Ricky Gervais performs in New York for his American TV stand-up debut, Out of England, which premieres Saturday on HBO.
Ricky Gervais performs in New York for his American TV stand-up debut, Out of England, which premieres Saturday on HBO. Patrick Harbron/HBO
British comedian Ricky Gervais has made his name playing losers. He wrote and starred in the original British version of The Office, where he played the dunderheaded boss, David Brent. In his next series, Extras, he played the slightly more with-it Andy Millman.
It took coming to the United States to really find his stride, however, he tells NPR's Madeleine Brand. This Saturday, Gervais makes his American TV stand-up debut on HBO with Ricky Gervais: Out of England, which was recorded in New York's Madison Square Garden.
It's his best work yet, he says. There was something about performing for a bunch of Americans that left the famed funny man feeling wild and free.
"I don't know whether I am under more scrutiny in my own country, but I ad-libbed 10 times more than I usually do. I just went off," Gervais says of his performance stateside. "I just enjoyed myself more than I ever did before, and I want to keep that feeling now. It's like I hit the ball perfectly for the first time, I felt that racket. Now I know where to hit the ball every time, and I can't wait to do my next show."
Gervais has long been a fan of American comedy. He cites Laurel and Hardy, Groucho Marx and Woody Allen as major influences for his brand of what he calls "the comedy of embarrassment."
"America is my mecca for entertainment. Everything I have ever loved has come out of America," Gervais says. Those comics "taught me that you have to be at the bottom rung of the ladder. No one wants to see unfeasibly handsome, clever people doing things brilliantly; they want to see a putz struggling and falling over, and the important thing is getting back up again."

=== To do ===
**A)** Copy the article on Ricky Gervais from "It took coming" to "wild and free.", substituting "Radio City Music Hall" for "Madison Square Garden".
**B)** According to the article on Ricky Gervais, which comedians does he cite as major influences?
**C)** Continue the article on Ricky Gervais, beginning after its final sentence.

=== Material ===
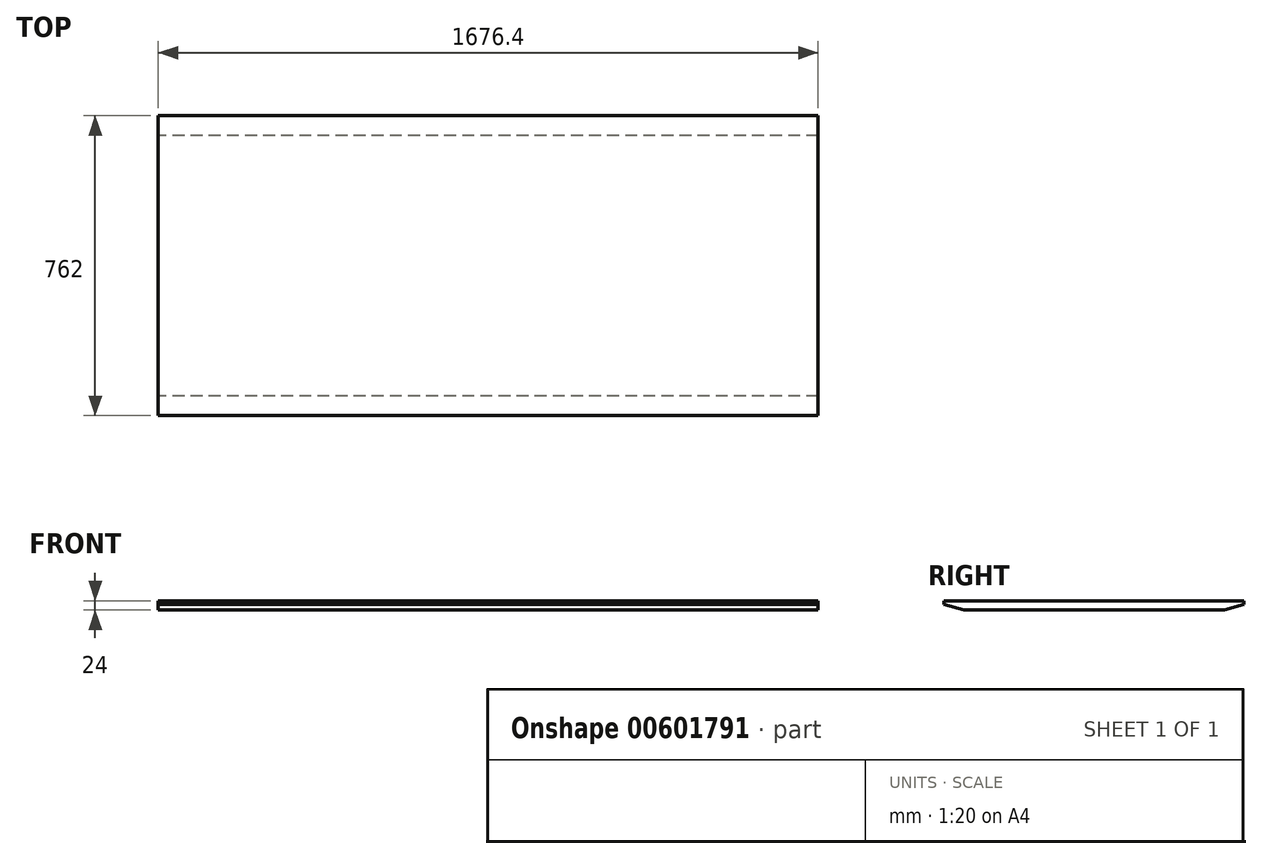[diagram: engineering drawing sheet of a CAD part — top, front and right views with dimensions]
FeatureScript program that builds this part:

=== The responses ===
**A)**
It took coming to the United States to really find his stride, however, he tells NPR's Madeleine Brand. This Saturday, Gervais makes his American TV stand-up debut on HBO with Ricky Gervais: Out of England, which was recorded in New York's Radio City Music Hall.
It's his best work yet, he says. There was something about performing for a bunch of Americans that left the famed funny man feeling wild and free.

**B)** Laurel and Hardy, Groucho Marx and Woody Allen.

**C)**
Gervais insists there is no place for a peacock in comedy. He says it's all about being the everyman and maintaining a fallible persona that people can relate to. "There should be no machismo in a comedian because comedy is about empathy," he says. "I think the audience doesn't need to be told that your life is better than theirs."
In Out of England, Gervais comes onstage with a king's crown and a rock star's pomp, accompanied by fireworks and Queen's "One World, One Vision." His ostentatious entrance is a tongue-in-cheek jab at production values and the idea of celebrity.
"Soon you find out that all my anecdotes of fame are about me being the underdog, me being embarrassed socially, depressed, everyone getting the better of me," he says.
Gervais says returning to stand-up has allowed him to discover the importance of physical comedy. He realized "what people liked was me acting out a scenario as opposed to just telling jokes," he says. "Because comedy is empathy, most of the things we identify with are probably nonverbal. Body language and the way that you feel things are are more important than what you hear."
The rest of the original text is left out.